Me tapé la boca con las manos, horrorizada, y entré pisando con tanta precaución como si estuviera caminando entre nidos de serpientes.

– Vamos a necesitar este equipo para trabajar -anunció la Roca a mi espalda.

– ¡Espero que sea cierto, capitán! ¿Quién le ha dado permiso para entrar en mi laboratorio y organizar este lío?

– El Prefecto Ramondino.

– ¡Pues podían haberme consultado!

– Montamos el equipo anoche, cuando usted ya se había ido -en su voz no había ni una pequeña nota de aflicción o sentimiento; se limitaba a informarme y punto, como si todo cuanto él hiciera estuviera por encima de cualquier discusión.

– ¡Espléndido! ¡Realmente espléndido! -silabeé cargada de rencor.

– ¿Desea usted empezar a trabajar o no?

Me giré como si me hubiera abofeteado y le miré con todo el desprecio del que fui capaz.

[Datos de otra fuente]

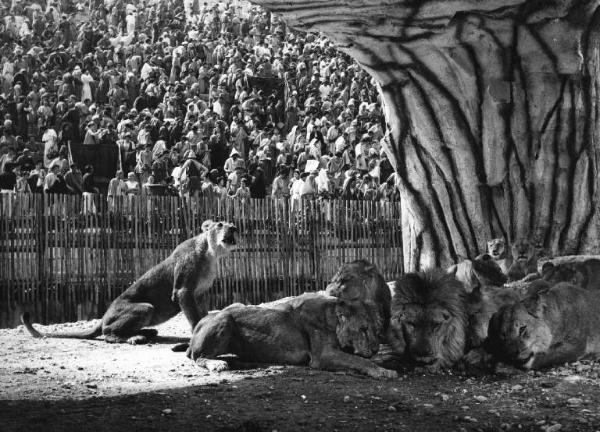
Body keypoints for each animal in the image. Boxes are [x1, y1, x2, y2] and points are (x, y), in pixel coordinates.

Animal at [185, 292, 396, 380]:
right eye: (363, 329)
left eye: (376, 330)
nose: (375, 348)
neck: (332, 319)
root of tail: (200, 323)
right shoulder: (322, 355)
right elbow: (360, 361)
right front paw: (384, 371)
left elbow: (361, 358)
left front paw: (383, 360)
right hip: (225, 318)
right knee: (198, 357)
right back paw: (218, 364)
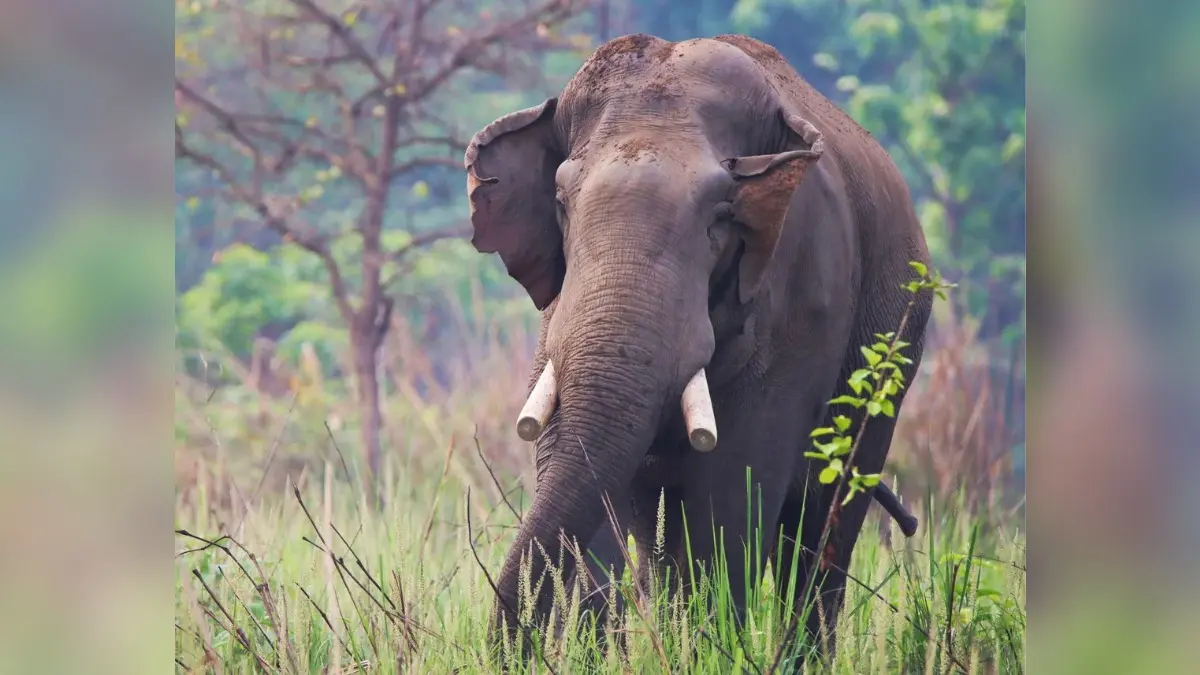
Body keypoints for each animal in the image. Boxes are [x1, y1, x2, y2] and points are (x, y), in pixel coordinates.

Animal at [464, 33, 933, 656]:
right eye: (561, 202)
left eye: (721, 215)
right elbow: (580, 463)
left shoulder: (805, 294)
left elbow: (735, 482)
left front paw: (706, 649)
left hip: (891, 359)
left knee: (822, 530)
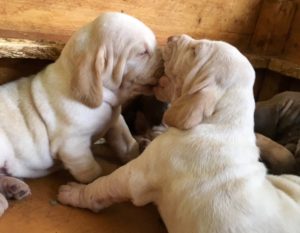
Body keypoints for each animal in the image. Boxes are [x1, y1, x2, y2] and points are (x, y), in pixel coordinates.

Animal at [0, 12, 163, 217]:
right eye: (142, 52)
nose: (168, 60)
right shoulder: (73, 146)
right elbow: (93, 170)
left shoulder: (115, 121)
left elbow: (125, 142)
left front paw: (136, 150)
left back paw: (14, 187)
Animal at [57, 35, 300, 233]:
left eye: (194, 51)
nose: (171, 38)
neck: (223, 122)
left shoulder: (136, 175)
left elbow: (103, 186)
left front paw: (74, 194)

– Terminemos cuanto antes con todo esto.

– Como usted quiera -murmuró arrastrando mucho las erres. Se desabrochó la chaqueta y, de algún lugar incomprensible, sacó el abultado dossier de tapas negras que Monseñor Tournier me había mostrado el día anterior-. Es todo suyo -dijo, ofreciéndomelo.

– ¿Y usted qué va a hacer mientras yo trabajo?

– Usaré el ordenador.

– ¿Con qué objeto? -pregunté, extrañada. Mi analfabetismo informático era una asignatura pendiente que sabía que algún día tendría que afrontar, pero, por el momento, como buena erudita, me encontraba muy a gusto despreciando esos diabólicos chismes.